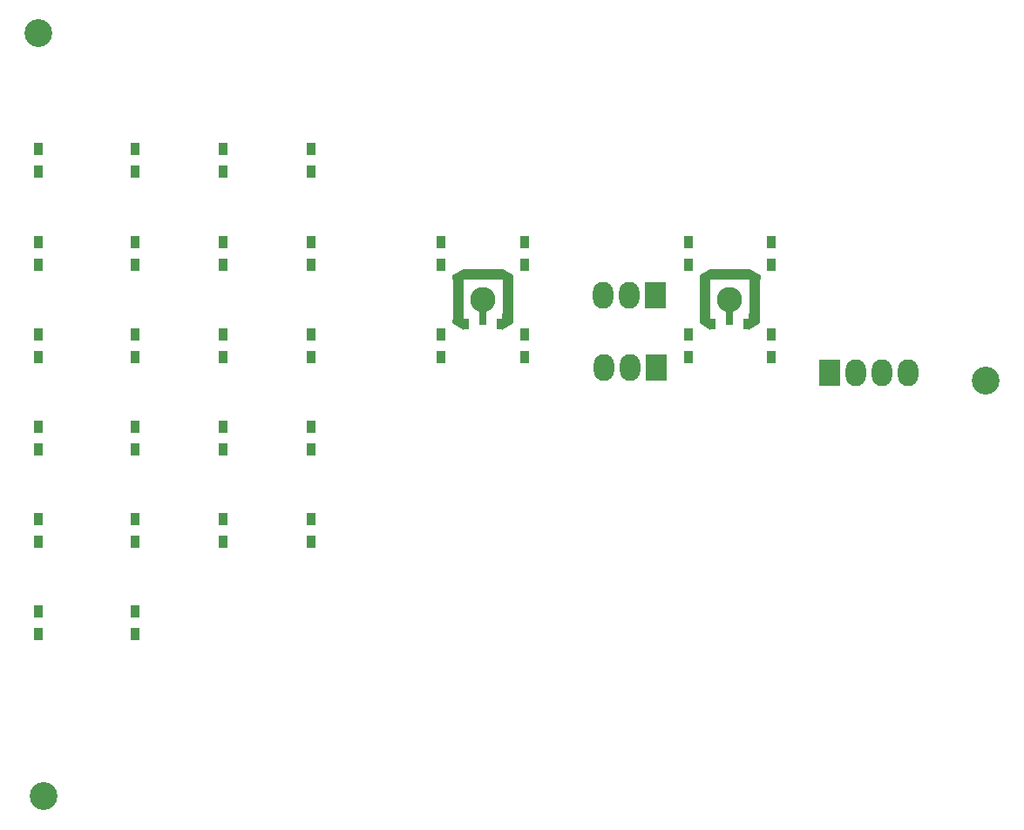
<source format=gbr>
G04 #@! TF.GenerationSoftware,KiCad,Pcbnew,(5.1.4-0-10_14)*
G04 #@! TF.CreationDate,2019-10-31T10:02:22+01:00*
G04 #@! TF.ProjectId,EWI_Right,4557495f-5269-4676-9874-2e6b69636164,-*
G04 #@! TF.SameCoordinates,Original*
G04 #@! TF.FileFunction,Soldermask,Top*
G04 #@! TF.FilePolarity,Negative*
%FSLAX46Y46*%
G04 Gerber Fmt 4.6, Leading zero omitted, Abs format (unit mm)*
G04 Created by KiCad (PCBNEW (5.1.4-0-10_14)) date 2019-10-31 10:02:22*
%MOMM*%
%LPD*%
G04 APERTURE LIST*
%ADD10R,2.000000X2.600000*%
%ADD11O,2.000000X2.600000*%
%ADD12C,2.700000*%
%ADD13R,0.900000X1.200000*%
%ADD14C,0.867506*%
%ADD15C,0.100000*%
%ADD16R,0.608000X1.090000*%
%ADD17R,1.090000X3.920000*%
%ADD18C,2.450000*%
%ADD19R,0.640000X2.450000*%
%ADD20R,3.920000X1.090000*%
G04 APERTURE END LIST*
D10*
X215985652Y-61878332D03*
D11*
X218525652Y-61878332D03*
X221065652Y-61878332D03*
X223605652Y-61878332D03*
D10*
X199060000Y-54370000D03*
D11*
X196520000Y-54370000D03*
X193980000Y-54370000D03*
D10*
X199100000Y-61370000D03*
D11*
X196560000Y-61370000D03*
X194020000Y-61370000D03*
D12*
X139095652Y-28908332D03*
X139595652Y-103078332D03*
X231165652Y-62668332D03*
D13*
X139108802Y-42377208D03*
X139108802Y-40177208D03*
X139108802Y-51377208D03*
X139108802Y-49177208D03*
X139108802Y-60367208D03*
X139108802Y-58167208D03*
X139108802Y-69357208D03*
X139108802Y-67157208D03*
X139108802Y-78347208D03*
X139108802Y-76147208D03*
X139108802Y-87337208D03*
X139108802Y-85137208D03*
X148458802Y-42377208D03*
X148458802Y-40177208D03*
X148458802Y-51377208D03*
X148458802Y-49177208D03*
X148458802Y-60367208D03*
X148458802Y-58167208D03*
X148458802Y-69357208D03*
X148458802Y-67157208D03*
X148458802Y-78347208D03*
X148458802Y-76147208D03*
X148458802Y-87337208D03*
X148458802Y-85137208D03*
X157068802Y-42377208D03*
X157068802Y-40177208D03*
X157068802Y-51377208D03*
X157068802Y-49177208D03*
X157068802Y-60367208D03*
X157068802Y-58167208D03*
X157068802Y-69357208D03*
X157068802Y-67157208D03*
X157068802Y-78347208D03*
X157068802Y-76147208D03*
X165598802Y-42377208D03*
X165598802Y-40177208D03*
X165598802Y-51377208D03*
X165598802Y-49177208D03*
X165598802Y-60367208D03*
X165598802Y-58167208D03*
X165598802Y-69357208D03*
X165598802Y-67157208D03*
X165598802Y-78347208D03*
X165598802Y-76147208D03*
X178258802Y-49177208D03*
X178258802Y-51377208D03*
X178258802Y-60367208D03*
X178258802Y-58167208D03*
X186328802Y-49177208D03*
X186328802Y-51377208D03*
X186328802Y-60367208D03*
X186328802Y-58167208D03*
X202228802Y-49177208D03*
X202228802Y-51377208D03*
X202228802Y-60367208D03*
X202228802Y-58167208D03*
X210298802Y-49177208D03*
X210298802Y-51377208D03*
X210298802Y-60367208D03*
X210298802Y-58167208D03*
D14*
X203868802Y-56917208D03*
D15*
G36*
X204413802Y-57729708D02*
G01*
X203323802Y-57104708D01*
X203323802Y-56729708D01*
X204413802Y-56104708D01*
X204413802Y-57729708D01*
X204413802Y-57729708D01*
G37*
D14*
X203868802Y-52617208D03*
D15*
G36*
X204413802Y-53429708D02*
G01*
X203323802Y-52804708D01*
X203323802Y-52429708D01*
X204413802Y-51804708D01*
X204413802Y-53429708D01*
X204413802Y-53429708D01*
G37*
D14*
X208668802Y-56917208D03*
D15*
G36*
X208123802Y-56104708D02*
G01*
X209213802Y-56729708D01*
X209213802Y-57104708D01*
X208123802Y-57729708D01*
X208123802Y-56104708D01*
X208123802Y-56104708D01*
G37*
D16*
X204668802Y-57167208D03*
D17*
X208683802Y-54767208D03*
D18*
X206268802Y-54767208D03*
D19*
X206268802Y-56017208D03*
D17*
X203853802Y-54767208D03*
D20*
X206268802Y-52352208D03*
D16*
X207868802Y-57167208D03*
D14*
X208718802Y-52617208D03*
D15*
G36*
X208173802Y-51804708D02*
G01*
X209263802Y-52429708D01*
X209263802Y-52804708D01*
X208173802Y-53429708D01*
X208173802Y-51804708D01*
X208173802Y-51804708D01*
G37*
D14*
X179888802Y-56917208D03*
D15*
G36*
X180433802Y-57729708D02*
G01*
X179343802Y-57104708D01*
X179343802Y-56729708D01*
X180433802Y-56104708D01*
X180433802Y-57729708D01*
X180433802Y-57729708D01*
G37*
D14*
X179888802Y-52617208D03*
D15*
G36*
X180433802Y-53429708D02*
G01*
X179343802Y-52804708D01*
X179343802Y-52429708D01*
X180433802Y-51804708D01*
X180433802Y-53429708D01*
X180433802Y-53429708D01*
G37*
D14*
X184688802Y-56917208D03*
D15*
G36*
X184143802Y-56104708D02*
G01*
X185233802Y-56729708D01*
X185233802Y-57104708D01*
X184143802Y-57729708D01*
X184143802Y-56104708D01*
X184143802Y-56104708D01*
G37*
D16*
X180688802Y-57167208D03*
D17*
X184703802Y-54767208D03*
D18*
X182288802Y-54767208D03*
D19*
X182288802Y-56017208D03*
D17*
X179873802Y-54767208D03*
D20*
X182288802Y-52352208D03*
D16*
X183888802Y-57167208D03*
D14*
X184738802Y-52617208D03*
D15*
G36*
X184193802Y-51804708D02*
G01*
X185283802Y-52429708D01*
X185283802Y-52804708D01*
X184193802Y-53429708D01*
X184193802Y-51804708D01*
X184193802Y-51804708D01*
G37*
M02*

</source>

* * * * * * *

WHAT THE TASK ASKS
Could you set down every entry above exactly as it stands, with no images?

RESULT OF THE EXERCISE
<source format=gbr>
G04 #@! TF.GenerationSoftware,KiCad,Pcbnew,(5.1.4-0-10_14)*
G04 #@! TF.CreationDate,2019-10-31T10:02:22+01:00*
G04 #@! TF.ProjectId,EWI_Right,4557495f-5269-4676-9874-2e6b69636164,-*
G04 #@! TF.SameCoordinates,Original*
G04 #@! TF.FileFunction,Soldermask,Top*
G04 #@! TF.FilePolarity,Negative*
%FSLAX46Y46*%
G04 Gerber Fmt 4.6, Leading zero omitted, Abs format (unit mm)*
G04 Created by KiCad (PCBNEW (5.1.4-0-10_14)) date 2019-10-31 10:02:22*
%MOMM*%
%LPD*%
G04 APERTURE LIST*
%ADD10R,2.000000X2.600000*%
%ADD11O,2.000000X2.600000*%
%ADD12C,2.700000*%
%ADD13R,0.900000X1.200000*%
%ADD14C,0.867506*%
%ADD15C,0.100000*%
%ADD16R,0.608000X1.090000*%
%ADD17R,1.090000X3.920000*%
%ADD18C,2.450000*%
%ADD19R,0.640000X2.450000*%
%ADD20R,3.920000X1.090000*%
G04 APERTURE END LIST*
D10*
X215985652Y-61878332D03*
D11*
X218525652Y-61878332D03*
X221065652Y-61878332D03*
X223605652Y-61878332D03*
D10*
X199060000Y-54370000D03*
D11*
X196520000Y-54370000D03*
X193980000Y-54370000D03*
D10*
X199100000Y-61370000D03*
D11*
X196560000Y-61370000D03*
X194020000Y-61370000D03*
D12*
X139095652Y-28908332D03*
X139595652Y-103078332D03*
X231165652Y-62668332D03*
D13*
X139108802Y-42377208D03*
X139108802Y-40177208D03*
X139108802Y-51377208D03*
X139108802Y-49177208D03*
X139108802Y-60367208D03*
X139108802Y-58167208D03*
X139108802Y-69357208D03*
X139108802Y-67157208D03*
X139108802Y-78347208D03*
X139108802Y-76147208D03*
X139108802Y-87337208D03*
X139108802Y-85137208D03*
X148458802Y-42377208D03*
X148458802Y-40177208D03*
X148458802Y-51377208D03*
X148458802Y-49177208D03*
X148458802Y-60367208D03*
X148458802Y-58167208D03*
X148458802Y-69357208D03*
X148458802Y-67157208D03*
X148458802Y-78347208D03*
X148458802Y-76147208D03*
X148458802Y-87337208D03*
X148458802Y-85137208D03*
X157068802Y-42377208D03*
X157068802Y-40177208D03*
X157068802Y-51377208D03*
X157068802Y-49177208D03*
X157068802Y-60367208D03*
X157068802Y-58167208D03*
X157068802Y-69357208D03*
X157068802Y-67157208D03*
X157068802Y-78347208D03*
X157068802Y-76147208D03*
X165598802Y-42377208D03*
X165598802Y-40177208D03*
X165598802Y-51377208D03*
X165598802Y-49177208D03*
X165598802Y-60367208D03*
X165598802Y-58167208D03*
X165598802Y-69357208D03*
X165598802Y-67157208D03*
X165598802Y-78347208D03*
X165598802Y-76147208D03*
X178258802Y-49177208D03*
X178258802Y-51377208D03*
X178258802Y-60367208D03*
X178258802Y-58167208D03*
X186328802Y-49177208D03*
X186328802Y-51377208D03*
X186328802Y-60367208D03*
X186328802Y-58167208D03*
X202228802Y-49177208D03*
X202228802Y-51377208D03*
X202228802Y-60367208D03*
X202228802Y-58167208D03*
X210298802Y-49177208D03*
X210298802Y-51377208D03*
X210298802Y-60367208D03*
X210298802Y-58167208D03*
D14*
X203868802Y-56917208D03*
D15*
G36*
X204413802Y-57729708D02*
G01*
X203323802Y-57104708D01*
X203323802Y-56729708D01*
X204413802Y-56104708D01*
X204413802Y-57729708D01*
X204413802Y-57729708D01*
G37*
D14*
X203868802Y-52617208D03*
D15*
G36*
X204413802Y-53429708D02*
G01*
X203323802Y-52804708D01*
X203323802Y-52429708D01*
X204413802Y-51804708D01*
X204413802Y-53429708D01*
X204413802Y-53429708D01*
G37*
D14*
X208668802Y-56917208D03*
D15*
G36*
X208123802Y-56104708D02*
G01*
X209213802Y-56729708D01*
X209213802Y-57104708D01*
X208123802Y-57729708D01*
X208123802Y-56104708D01*
X208123802Y-56104708D01*
G37*
D16*
X204668802Y-57167208D03*
D17*
X208683802Y-54767208D03*
D18*
X206268802Y-54767208D03*
D19*
X206268802Y-56017208D03*
D17*
X203853802Y-54767208D03*
D20*
X206268802Y-52352208D03*
D16*
X207868802Y-57167208D03*
D14*
X208718802Y-52617208D03*
D15*
G36*
X208173802Y-51804708D02*
G01*
X209263802Y-52429708D01*
X209263802Y-52804708D01*
X208173802Y-53429708D01*
X208173802Y-51804708D01*
X208173802Y-51804708D01*
G37*
D14*
X179888802Y-56917208D03*
D15*
G36*
X180433802Y-57729708D02*
G01*
X179343802Y-57104708D01*
X179343802Y-56729708D01*
X180433802Y-56104708D01*
X180433802Y-57729708D01*
X180433802Y-57729708D01*
G37*
D14*
X179888802Y-52617208D03*
D15*
G36*
X180433802Y-53429708D02*
G01*
X179343802Y-52804708D01*
X179343802Y-52429708D01*
X180433802Y-51804708D01*
X180433802Y-53429708D01*
X180433802Y-53429708D01*
G37*
D14*
X184688802Y-56917208D03*
D15*
G36*
X184143802Y-56104708D02*
G01*
X185233802Y-56729708D01*
X185233802Y-57104708D01*
X184143802Y-57729708D01*
X184143802Y-56104708D01*
X184143802Y-56104708D01*
G37*
D16*
X180688802Y-57167208D03*
D17*
X184703802Y-54767208D03*
D18*
X182288802Y-54767208D03*
D19*
X182288802Y-56017208D03*
D17*
X179873802Y-54767208D03*
D20*
X182288802Y-52352208D03*
D16*
X183888802Y-57167208D03*
D14*
X184738802Y-52617208D03*
D15*
G36*
X184193802Y-51804708D02*
G01*
X185283802Y-52429708D01*
X185283802Y-52804708D01*
X184193802Y-53429708D01*
X184193802Y-51804708D01*
X184193802Y-51804708D01*
G37*
M02*

</source>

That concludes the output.